OK, those of you who drink coffee with me know that while I'm not a great Starbucks fan, I sometimes find it the most viable alternative in a neighborhood I don't know. While many local neighborhood coffee places have more atmosphere and a more edgy vibe than Starbucks, too often it's hit or miss with the quality of the coffee. They simply don't have the buying power, discipline and economies of scale.
At a recent Starbucks visit with some friends, I speculated that Starbucks is turning into a bland McDonalds of coffee. While at Microsoft I interviewed the person who then owned management of the Starbucks brand for a job in my division. He characterized the Starbucks experience as "self indulgence" and told me that is what had driven the average customer to visit Starbucks 3.7 times per month spending an average of approx. $23 per month.
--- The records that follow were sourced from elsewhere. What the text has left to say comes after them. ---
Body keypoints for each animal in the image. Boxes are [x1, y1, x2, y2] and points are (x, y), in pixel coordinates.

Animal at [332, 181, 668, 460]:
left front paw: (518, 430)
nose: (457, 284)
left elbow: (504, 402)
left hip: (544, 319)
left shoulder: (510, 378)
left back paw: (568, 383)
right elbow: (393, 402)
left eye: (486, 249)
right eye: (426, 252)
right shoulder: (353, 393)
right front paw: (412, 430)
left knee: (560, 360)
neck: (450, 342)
Providing a self-indulgent experience on a long term basis becomes hard. Anything we do a lot, and that everyone else does (like going to Starbucks) somehow feels less self-indulgent. This is where my visit to Starbuck with some friends turned into a discussion around the viability of creating a chain (coffee or food) where every single store is different, yet all the stores benefit from the economies of scale of a large company like Starbucks.
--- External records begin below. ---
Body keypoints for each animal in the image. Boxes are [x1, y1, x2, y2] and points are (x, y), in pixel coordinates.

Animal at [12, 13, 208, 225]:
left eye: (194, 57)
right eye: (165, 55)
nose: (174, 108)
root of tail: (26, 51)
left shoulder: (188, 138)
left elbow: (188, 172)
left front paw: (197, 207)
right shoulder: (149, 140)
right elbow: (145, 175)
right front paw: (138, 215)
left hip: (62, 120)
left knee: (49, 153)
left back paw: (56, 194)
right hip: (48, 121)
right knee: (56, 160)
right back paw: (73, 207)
Much to my surprise, and delight I must say, Starbucks just announced a store experiment in Seattle. The store will open as 15th Avenue Coffee and Tea, complete with new interiors and no reference to Starbucks.
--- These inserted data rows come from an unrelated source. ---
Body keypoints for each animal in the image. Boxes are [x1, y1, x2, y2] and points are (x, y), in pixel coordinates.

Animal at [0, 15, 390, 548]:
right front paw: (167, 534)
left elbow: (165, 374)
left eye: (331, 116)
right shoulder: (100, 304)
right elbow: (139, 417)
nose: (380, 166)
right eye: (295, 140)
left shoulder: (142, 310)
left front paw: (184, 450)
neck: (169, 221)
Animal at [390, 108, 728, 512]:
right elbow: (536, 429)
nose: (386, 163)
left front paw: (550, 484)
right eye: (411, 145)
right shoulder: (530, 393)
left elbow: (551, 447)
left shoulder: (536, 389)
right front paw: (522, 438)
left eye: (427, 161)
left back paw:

Starbucks uses the rather clinically sounding term "community personality" to describe what they want the store, and potential follow-on stores, to have.
So how do you create a store that really becomes a local neighborhood fixture, as opposed to a "stealth Starbucks" where you know after a couple of visits that "this feels corporate?" Well, think LEGO meets Zazzle. You hire people from the community as opposed to drive-in professionals on a Starbucks career path that sends them around neighborhoods they don't care about. You give the store managers wide authority to shape the store based on the local "hood" as opposed to a corporate style guide or manual. You let the store manager choose from a wide array of customizable SKUs, so each coffee bag, mug etc. has the logo of the local store. In fact, there has to be so many SKUs that no two stores look alike. The last thing you want is for the mugs in all stores to be the same mug, just with another logo.
What's really interesting about this experiment from a business point of view is that it can, if managed well, accelerate Starbucks profits in multiple dimensions. First, you'd probably be able to get more frequency out of the visitors, say get them to come 4.7 times per month instead of 3.7 times. You could probably also charge a bit more for this "nanosegmented experience" since it's more "you" than a generic Starbucks. Let's say Starbucks monetize the stores with $7.00 per visit per customer rather than the current $6.20. With those changes, you've already increased your monetization per customer by 43% per month.
This experiment will indeed be interesting to follow. In particular, I am curious to follow how Starbucks implements and manages "community personality" and keeps it fresh.
The mug collectors would love that idea. :)
Do you really think that nanosegmenting will work? Especially with the results you are describing? Will be interesting to see.